Materials provided:
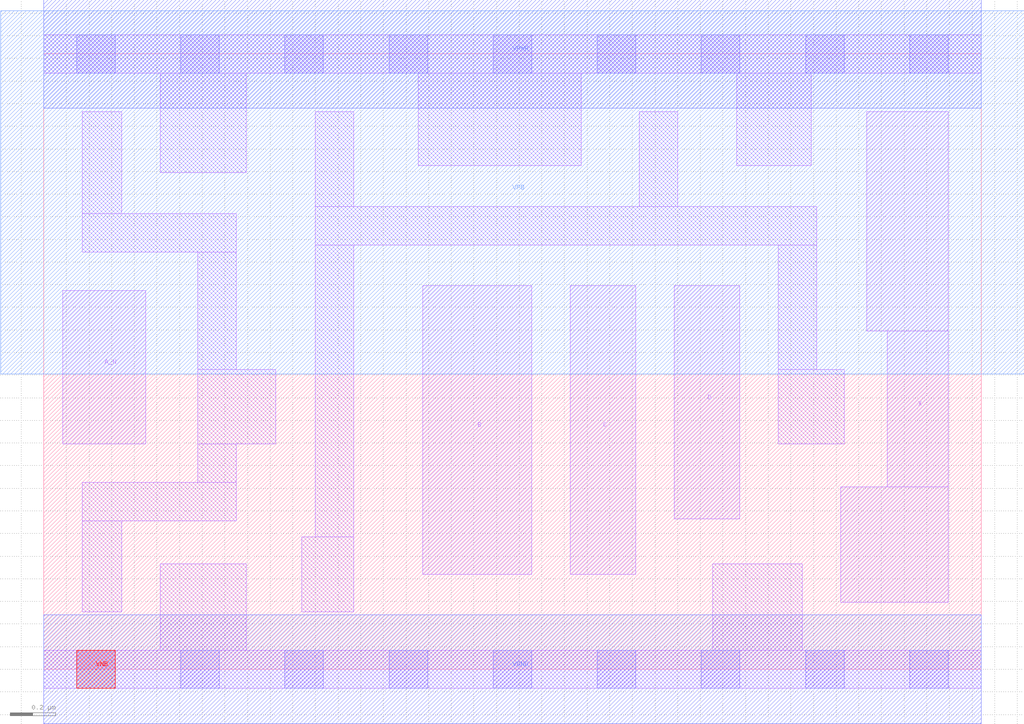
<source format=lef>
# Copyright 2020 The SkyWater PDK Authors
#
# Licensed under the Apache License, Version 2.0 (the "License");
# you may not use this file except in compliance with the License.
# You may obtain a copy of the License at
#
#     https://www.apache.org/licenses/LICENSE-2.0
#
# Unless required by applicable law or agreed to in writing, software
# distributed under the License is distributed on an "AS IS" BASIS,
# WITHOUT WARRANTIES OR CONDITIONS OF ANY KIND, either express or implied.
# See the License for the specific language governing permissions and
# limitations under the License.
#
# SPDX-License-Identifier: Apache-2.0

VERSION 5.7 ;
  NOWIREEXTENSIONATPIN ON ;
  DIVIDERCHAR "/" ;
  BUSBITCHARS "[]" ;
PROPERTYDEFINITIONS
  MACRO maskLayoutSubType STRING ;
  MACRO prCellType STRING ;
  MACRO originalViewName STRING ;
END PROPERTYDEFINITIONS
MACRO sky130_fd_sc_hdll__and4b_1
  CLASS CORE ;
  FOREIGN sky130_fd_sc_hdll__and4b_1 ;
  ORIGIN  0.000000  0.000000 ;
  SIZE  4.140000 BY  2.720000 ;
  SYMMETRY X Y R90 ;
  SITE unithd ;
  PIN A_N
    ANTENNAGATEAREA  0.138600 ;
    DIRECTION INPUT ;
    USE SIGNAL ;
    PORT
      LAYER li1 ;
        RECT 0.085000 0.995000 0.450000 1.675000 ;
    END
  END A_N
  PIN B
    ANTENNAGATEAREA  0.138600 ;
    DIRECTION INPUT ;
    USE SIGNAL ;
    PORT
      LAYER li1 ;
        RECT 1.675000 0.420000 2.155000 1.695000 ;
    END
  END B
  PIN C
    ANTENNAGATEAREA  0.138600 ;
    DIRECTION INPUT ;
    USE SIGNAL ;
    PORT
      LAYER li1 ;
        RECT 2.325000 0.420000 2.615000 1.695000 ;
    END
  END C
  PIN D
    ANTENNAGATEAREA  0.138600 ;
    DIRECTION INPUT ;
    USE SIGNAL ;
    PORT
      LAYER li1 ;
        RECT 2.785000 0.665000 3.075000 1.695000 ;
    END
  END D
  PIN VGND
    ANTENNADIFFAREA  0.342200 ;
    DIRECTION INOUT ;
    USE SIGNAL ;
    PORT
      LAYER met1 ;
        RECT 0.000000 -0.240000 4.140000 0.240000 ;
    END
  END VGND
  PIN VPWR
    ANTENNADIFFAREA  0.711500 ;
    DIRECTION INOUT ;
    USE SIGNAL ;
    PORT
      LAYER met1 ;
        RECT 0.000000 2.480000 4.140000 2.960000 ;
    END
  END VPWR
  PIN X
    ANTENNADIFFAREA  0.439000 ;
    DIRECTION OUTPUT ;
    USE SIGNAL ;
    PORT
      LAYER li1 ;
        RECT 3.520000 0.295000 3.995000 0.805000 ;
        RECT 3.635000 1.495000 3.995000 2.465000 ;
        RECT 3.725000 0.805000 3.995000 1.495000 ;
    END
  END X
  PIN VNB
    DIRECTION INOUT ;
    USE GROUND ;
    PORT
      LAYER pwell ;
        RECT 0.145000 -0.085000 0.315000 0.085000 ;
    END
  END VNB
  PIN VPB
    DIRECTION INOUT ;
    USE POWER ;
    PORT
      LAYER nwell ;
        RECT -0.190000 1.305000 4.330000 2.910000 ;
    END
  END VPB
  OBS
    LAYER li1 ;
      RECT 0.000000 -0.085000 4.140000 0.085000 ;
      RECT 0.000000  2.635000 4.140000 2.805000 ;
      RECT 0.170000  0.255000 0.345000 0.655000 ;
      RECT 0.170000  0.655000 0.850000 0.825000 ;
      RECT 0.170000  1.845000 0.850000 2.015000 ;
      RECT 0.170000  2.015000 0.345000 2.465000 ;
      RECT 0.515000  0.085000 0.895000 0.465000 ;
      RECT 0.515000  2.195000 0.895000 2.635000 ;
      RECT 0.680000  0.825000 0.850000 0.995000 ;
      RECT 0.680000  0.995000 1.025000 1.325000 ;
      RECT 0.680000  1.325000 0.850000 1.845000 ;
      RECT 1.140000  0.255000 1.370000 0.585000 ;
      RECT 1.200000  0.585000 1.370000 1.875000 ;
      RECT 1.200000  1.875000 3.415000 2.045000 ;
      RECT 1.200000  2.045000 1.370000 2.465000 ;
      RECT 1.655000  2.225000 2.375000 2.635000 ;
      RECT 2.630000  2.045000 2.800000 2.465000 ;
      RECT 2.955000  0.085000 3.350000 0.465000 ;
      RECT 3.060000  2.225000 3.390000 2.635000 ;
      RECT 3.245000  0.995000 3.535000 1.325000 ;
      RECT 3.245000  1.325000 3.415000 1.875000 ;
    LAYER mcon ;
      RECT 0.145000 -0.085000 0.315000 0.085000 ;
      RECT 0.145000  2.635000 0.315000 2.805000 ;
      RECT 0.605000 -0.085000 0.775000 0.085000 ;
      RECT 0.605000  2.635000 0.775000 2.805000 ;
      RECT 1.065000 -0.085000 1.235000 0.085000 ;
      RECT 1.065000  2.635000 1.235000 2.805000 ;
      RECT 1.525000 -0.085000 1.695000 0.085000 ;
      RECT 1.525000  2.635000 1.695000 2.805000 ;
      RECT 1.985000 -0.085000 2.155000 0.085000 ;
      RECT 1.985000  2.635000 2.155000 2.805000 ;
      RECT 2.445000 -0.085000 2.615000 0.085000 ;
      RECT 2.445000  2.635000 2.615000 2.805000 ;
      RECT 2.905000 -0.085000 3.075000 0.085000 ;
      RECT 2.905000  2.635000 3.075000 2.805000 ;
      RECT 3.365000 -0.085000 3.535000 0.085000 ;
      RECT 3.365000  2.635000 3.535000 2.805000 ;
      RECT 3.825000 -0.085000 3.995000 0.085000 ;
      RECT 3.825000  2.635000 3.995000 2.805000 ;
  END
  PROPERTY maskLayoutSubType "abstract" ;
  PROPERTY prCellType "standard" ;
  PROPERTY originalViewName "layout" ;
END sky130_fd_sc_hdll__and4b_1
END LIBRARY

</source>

What you have to do: Could you set down the records above word for word, without any of the pictures?

Response to the exercise:
<source format=lef>
# Copyright 2020 The SkyWater PDK Authors
#
# Licensed under the Apache License, Version 2.0 (the "License");
# you may not use this file except in compliance with the License.
# You may obtain a copy of the License at
#
#     https://www.apache.org/licenses/LICENSE-2.0
#
# Unless required by applicable law or agreed to in writing, software
# distributed under the License is distributed on an "AS IS" BASIS,
# WITHOUT WARRANTIES OR CONDITIONS OF ANY KIND, either express or implied.
# See the License for the specific language governing permissions and
# limitations under the License.
#
# SPDX-License-Identifier: Apache-2.0

VERSION 5.7 ;
  NOWIREEXTENSIONATPIN ON ;
  DIVIDERCHAR "/" ;
  BUSBITCHARS "[]" ;
PROPERTYDEFINITIONS
  MACRO maskLayoutSubType STRING ;
  MACRO prCellType STRING ;
  MACRO originalViewName STRING ;
END PROPERTYDEFINITIONS
MACRO sky130_fd_sc_hdll__and4b_1
  CLASS CORE ;
  FOREIGN sky130_fd_sc_hdll__and4b_1 ;
  ORIGIN  0.000000  0.000000 ;
  SIZE  4.140000 BY  2.720000 ;
  SYMMETRY X Y R90 ;
  SITE unithd ;
  PIN A_N
    ANTENNAGATEAREA  0.138600 ;
    DIRECTION INPUT ;
    USE SIGNAL ;
    PORT
      LAYER li1 ;
        RECT 0.085000 0.995000 0.450000 1.675000 ;
    END
  END A_N
  PIN B
    ANTENNAGATEAREA  0.138600 ;
    DIRECTION INPUT ;
    USE SIGNAL ;
    PORT
      LAYER li1 ;
        RECT 1.675000 0.420000 2.155000 1.695000 ;
    END
  END B
  PIN C
    ANTENNAGATEAREA  0.138600 ;
    DIRECTION INPUT ;
    USE SIGNAL ;
    PORT
      LAYER li1 ;
        RECT 2.325000 0.420000 2.615000 1.695000 ;
    END
  END C
  PIN D
    ANTENNAGATEAREA  0.138600 ;
    DIRECTION INPUT ;
    USE SIGNAL ;
    PORT
      LAYER li1 ;
        RECT 2.785000 0.665000 3.075000 1.695000 ;
    END
  END D
  PIN VGND
    ANTENNADIFFAREA  0.342200 ;
    DIRECTION INOUT ;
    USE SIGNAL ;
    PORT
      LAYER met1 ;
        RECT 0.000000 -0.240000 4.140000 0.240000 ;
    END
  END VGND
  PIN VPWR
    ANTENNADIFFAREA  0.711500 ;
    DIRECTION INOUT ;
    USE SIGNAL ;
    PORT
      LAYER met1 ;
        RECT 0.000000 2.480000 4.140000 2.960000 ;
    END
  END VPWR
  PIN X
    ANTENNADIFFAREA  0.439000 ;
    DIRECTION OUTPUT ;
    USE SIGNAL ;
    PORT
      LAYER li1 ;
        RECT 3.520000 0.295000 3.995000 0.805000 ;
        RECT 3.635000 1.495000 3.995000 2.465000 ;
        RECT 3.725000 0.805000 3.995000 1.495000 ;
    END
  END X
  PIN VNB
    DIRECTION INOUT ;
    USE GROUND ;
    PORT
      LAYER pwell ;
        RECT 0.145000 -0.085000 0.315000 0.085000 ;
    END
  END VNB
  PIN VPB
    DIRECTION INOUT ;
    USE POWER ;
    PORT
      LAYER nwell ;
        RECT -0.190000 1.305000 4.330000 2.910000 ;
    END
  END VPB
  OBS
    LAYER li1 ;
      RECT 0.000000 -0.085000 4.140000 0.085000 ;
      RECT 0.000000  2.635000 4.140000 2.805000 ;
      RECT 0.170000  0.255000 0.345000 0.655000 ;
      RECT 0.170000  0.655000 0.850000 0.825000 ;
      RECT 0.170000  1.845000 0.850000 2.015000 ;
      RECT 0.170000  2.015000 0.345000 2.465000 ;
      RECT 0.515000  0.085000 0.895000 0.465000 ;
      RECT 0.515000  2.195000 0.895000 2.635000 ;
      RECT 0.680000  0.825000 0.850000 0.995000 ;
      RECT 0.680000  0.995000 1.025000 1.325000 ;
      RECT 0.680000  1.325000 0.850000 1.845000 ;
      RECT 1.140000  0.255000 1.370000 0.585000 ;
      RECT 1.200000  0.585000 1.370000 1.875000 ;
      RECT 1.200000  1.875000 3.415000 2.045000 ;
      RECT 1.200000  2.045000 1.370000 2.465000 ;
      RECT 1.655000  2.225000 2.375000 2.635000 ;
      RECT 2.630000  2.045000 2.800000 2.465000 ;
      RECT 2.955000  0.085000 3.350000 0.465000 ;
      RECT 3.060000  2.225000 3.390000 2.635000 ;
      RECT 3.245000  0.995000 3.535000 1.325000 ;
      RECT 3.245000  1.325000 3.415000 1.875000 ;
    LAYER mcon ;
      RECT 0.145000 -0.085000 0.315000 0.085000 ;
      RECT 0.145000  2.635000 0.315000 2.805000 ;
      RECT 0.605000 -0.085000 0.775000 0.085000 ;
      RECT 0.605000  2.635000 0.775000 2.805000 ;
      RECT 1.065000 -0.085000 1.235000 0.085000 ;
      RECT 1.065000  2.635000 1.235000 2.805000 ;
      RECT 1.525000 -0.085000 1.695000 0.085000 ;
      RECT 1.525000  2.635000 1.695000 2.805000 ;
      RECT 1.985000 -0.085000 2.155000 0.085000 ;
      RECT 1.985000  2.635000 2.155000 2.805000 ;
      RECT 2.445000 -0.085000 2.615000 0.085000 ;
      RECT 2.445000  2.635000 2.615000 2.805000 ;
      RECT 2.905000 -0.085000 3.075000 0.085000 ;
      RECT 2.905000  2.635000 3.075000 2.805000 ;
      RECT 3.365000 -0.085000 3.535000 0.085000 ;
      RECT 3.365000  2.635000 3.535000 2.805000 ;
      RECT 3.825000 -0.085000 3.995000 0.085000 ;
      RECT 3.825000  2.635000 3.995000 2.805000 ;
  END
  PROPERTY maskLayoutSubType "abstract" ;
  PROPERTY prCellType "standard" ;
  PROPERTY originalViewName "layout" ;
END sky130_fd_sc_hdll__and4b_1
END LIBRARY

</source>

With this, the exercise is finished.